> _Work required_:
Copy out every line of the listing below that includes the word "this".

> _Source material_:
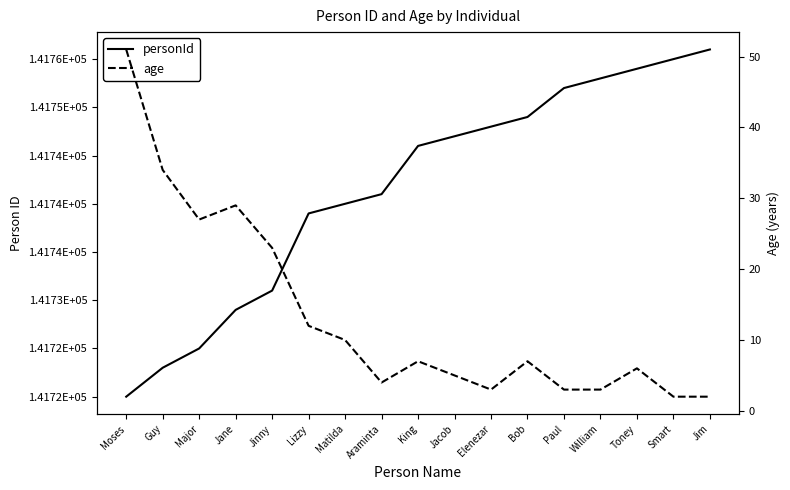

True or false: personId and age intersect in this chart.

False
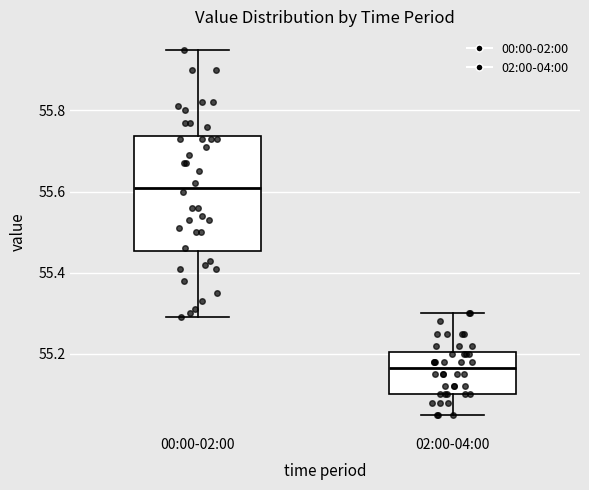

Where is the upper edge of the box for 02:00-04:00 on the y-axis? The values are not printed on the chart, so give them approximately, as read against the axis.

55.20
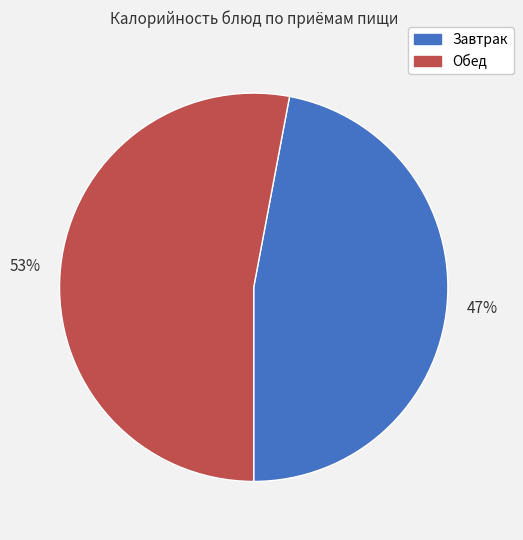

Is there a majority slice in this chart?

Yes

> _Worked solution_:
True or false: personId and age intersect in this chart.
Is there a majority slice in this chart?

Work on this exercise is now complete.